**AIM OF THE TASK**
Copy out every record below word for word, leaving out the pictures.

**SUPPLIED MATERIAL**
────────────────────
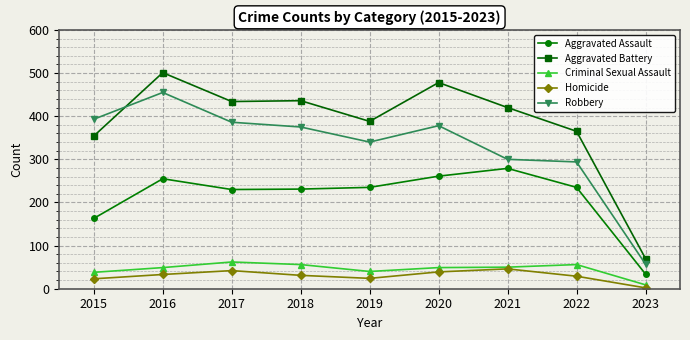

True or false: Aggravated Battery has a value of 70 at 2023.

True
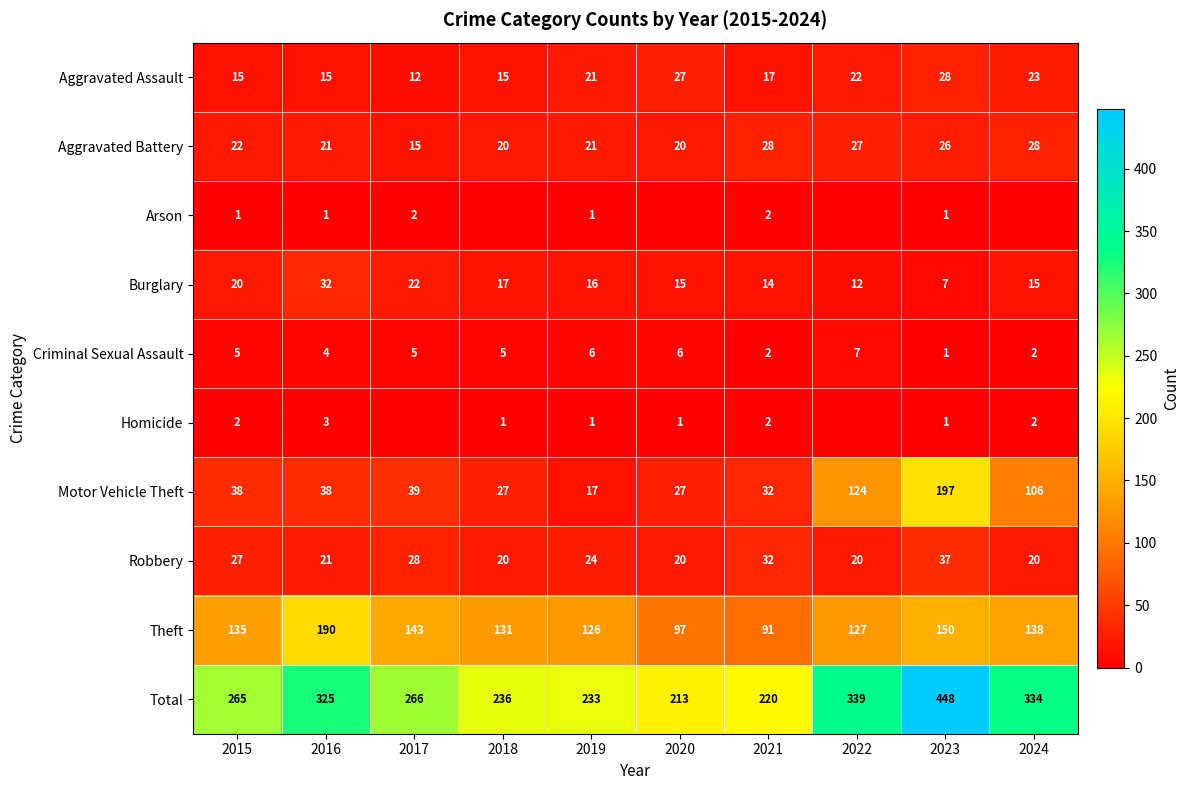

At which category is the sum across all series the highest?

2023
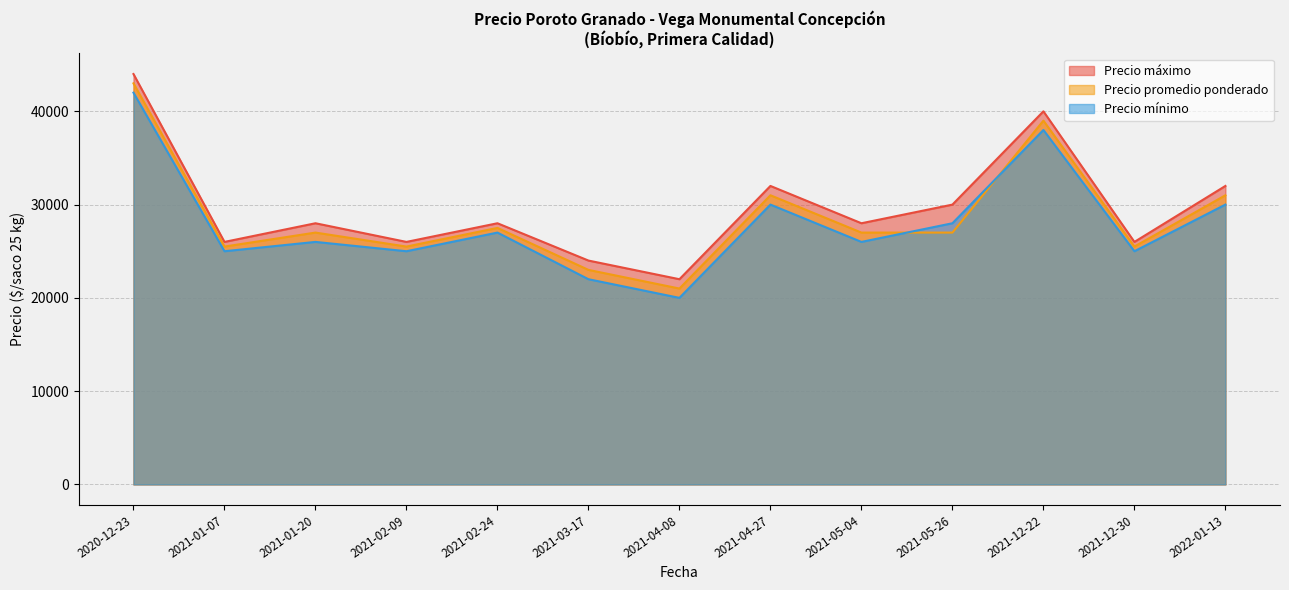

What is the difference between the highest and lowest values at 2021-04-27?

2000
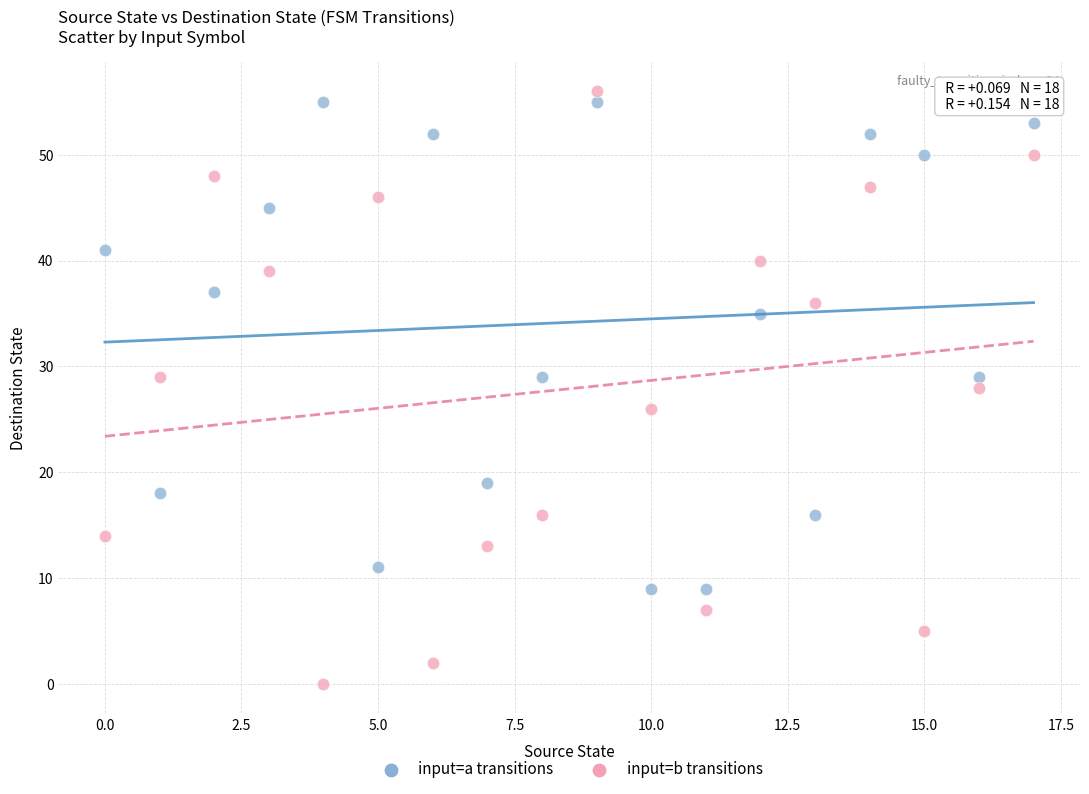

Which series reaches the minimum Y coordinate?

input=b transitions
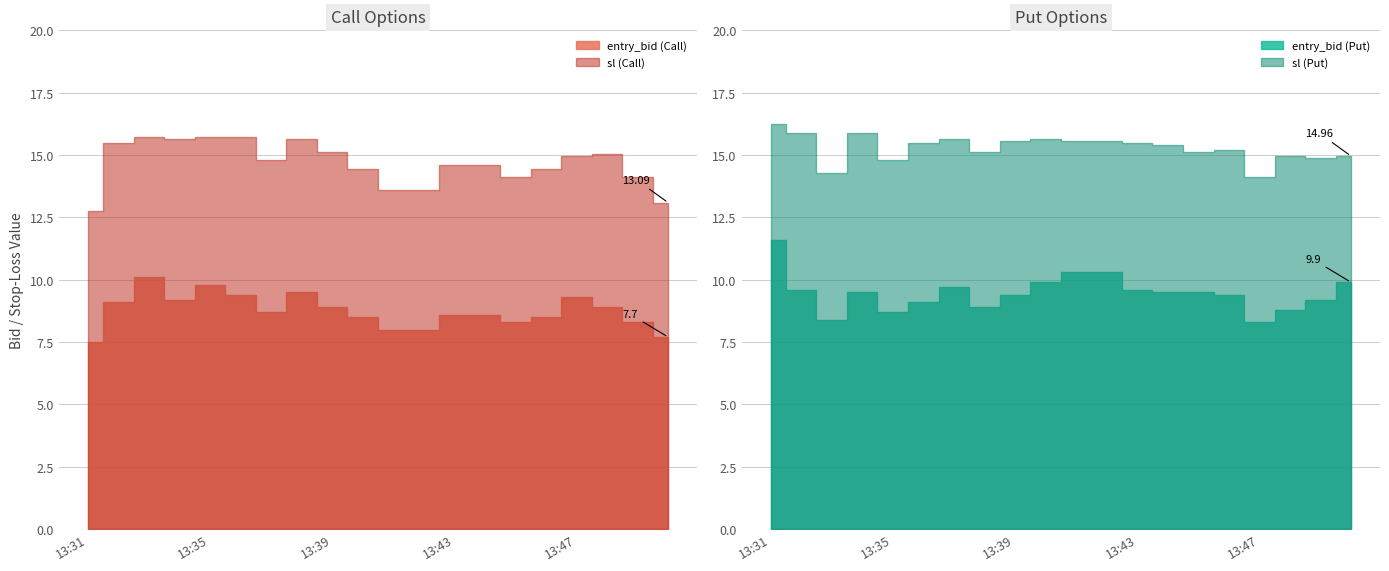

The sl_C series shows 14.6 at 13:43. True or false?

True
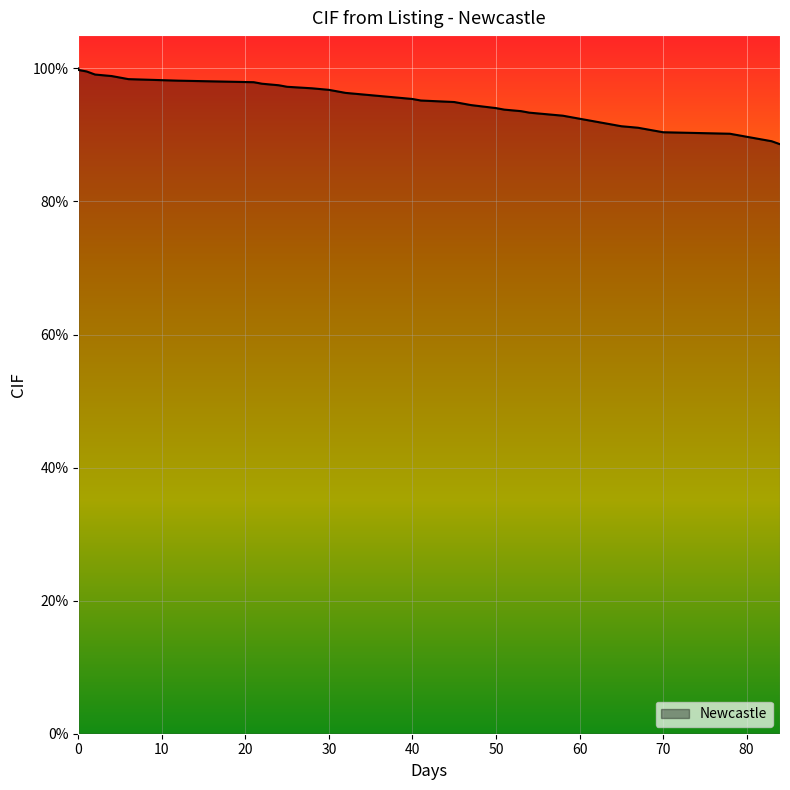

Read the value at 54.

0.9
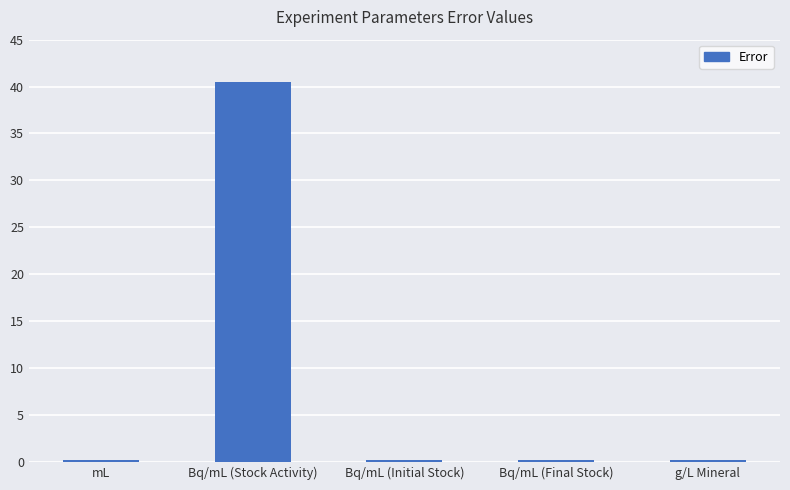

What is the minimum value shown in the chart?

0.2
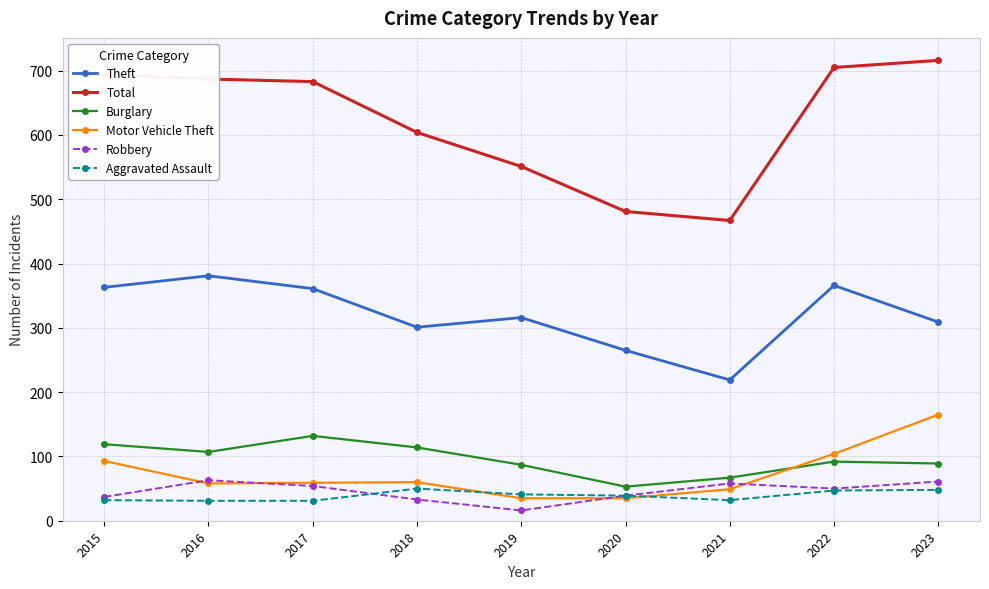

At how many categories does at least one series exceed 535?

7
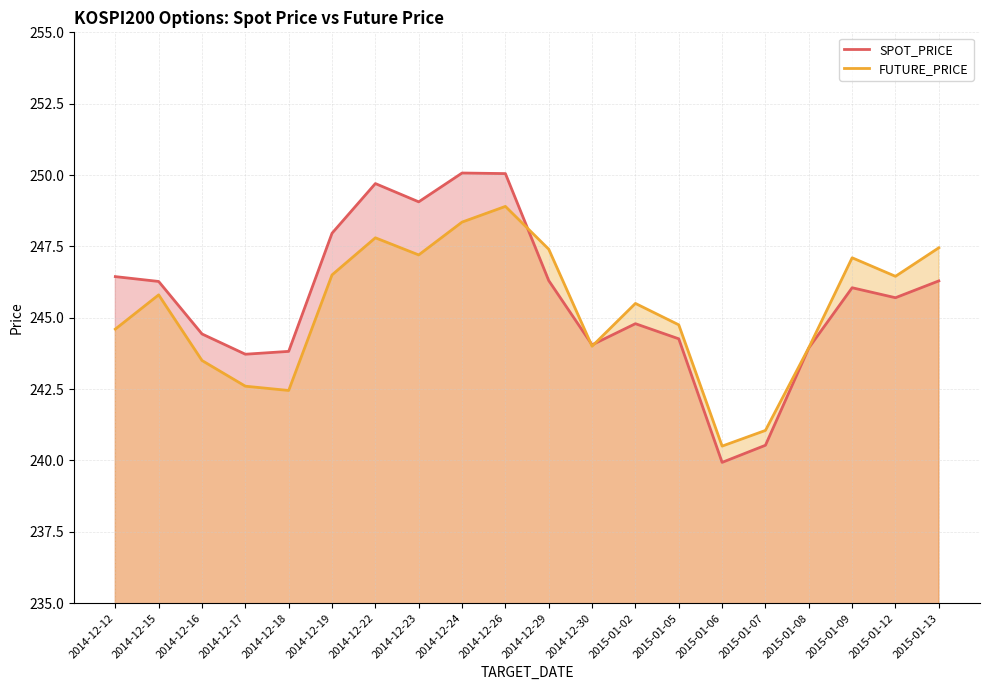

What is the difference between the second highest and second lowest values in the FUTURE_PRICE series?

7.3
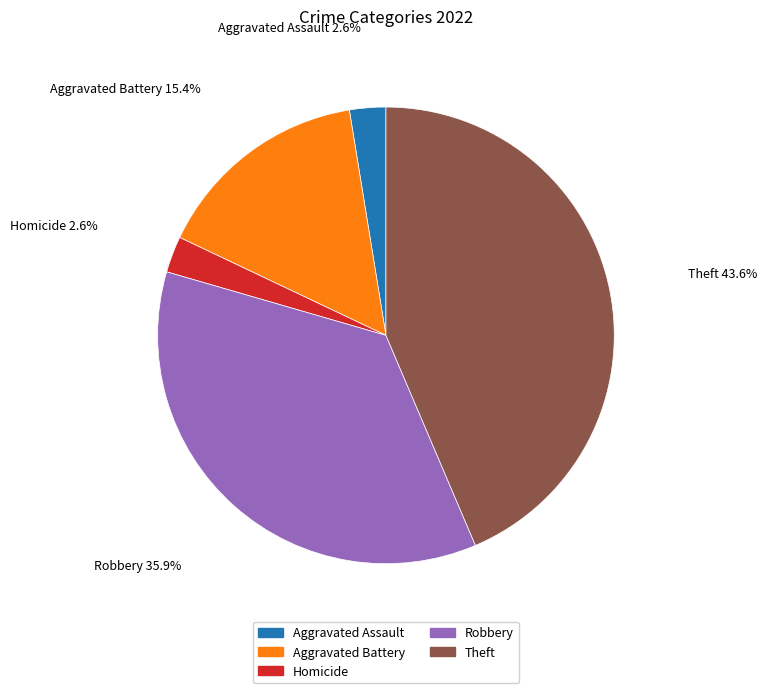

Does any single category account for the majority?

No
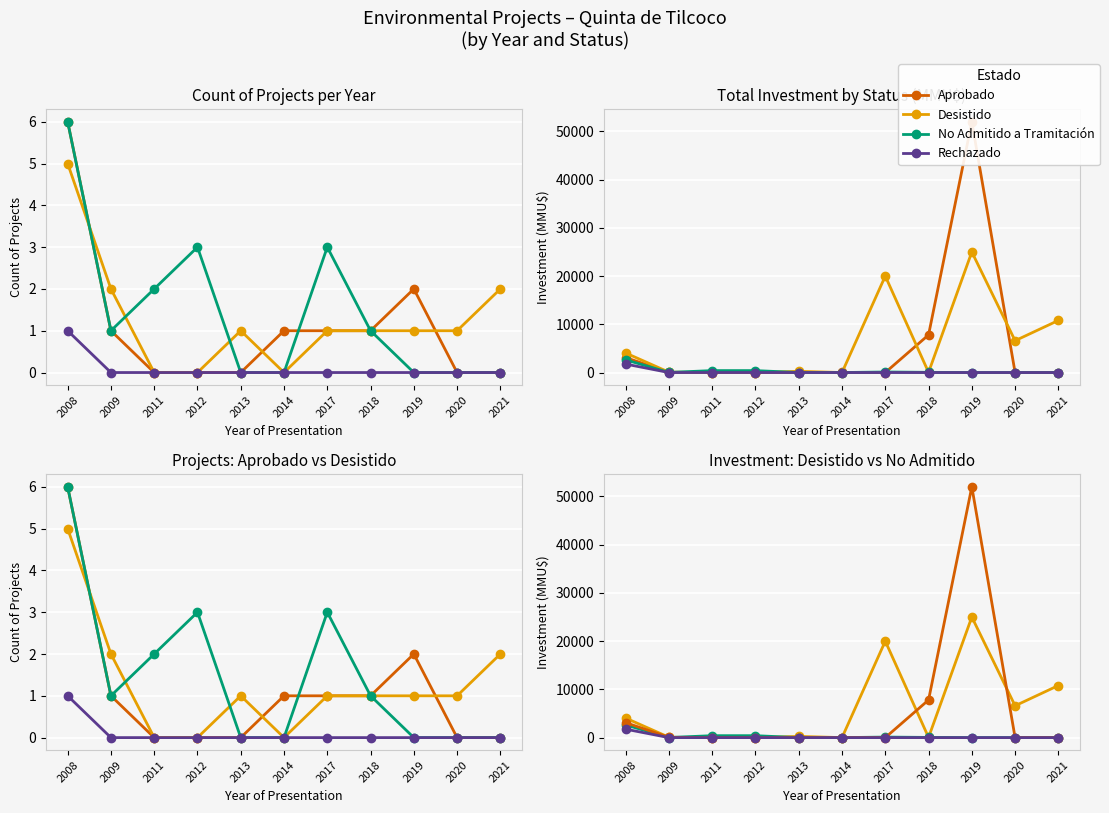

At which label does Aprobado reach its minimum?

2011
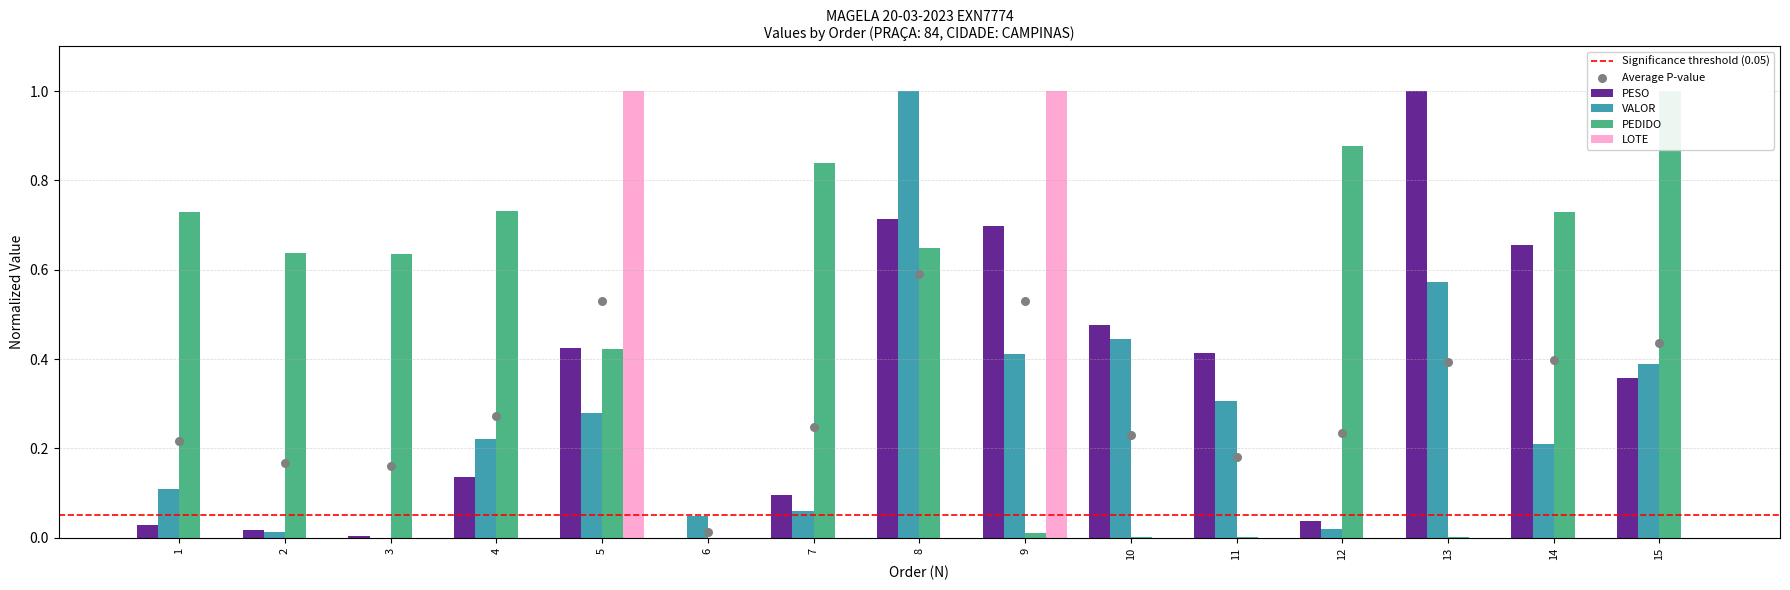

What are all the series names shown in the legend?

PESO, VALOR, PEDIDO, LOTE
────────────────────
**RESPONSE TO THIS EXERCISE**
True or false: Aggravated Battery has a value of 70 at 2023.

True

At which category is the sum across all series the highest?

2023

What is the difference between the highest and lowest values at 2021-04-27?

2000

Which series reaches the minimum Y coordinate?

input=b transitions

The sl_C series shows 14.6 at 13:43. True or false?

True

Read the value at 54.

0.9

What is the minimum value shown in the chart?

0.2

At how many categories does at least one series exceed 535?

7

What is the difference between the second highest and second lowest values in the FUTURE_PRICE series?

7.3

Does any single category account for the majority?

No

At which label does Aprobado reach its minimum?

2011

What are all the series names shown in the legend?

PESO, VALOR, PEDIDO, LOTE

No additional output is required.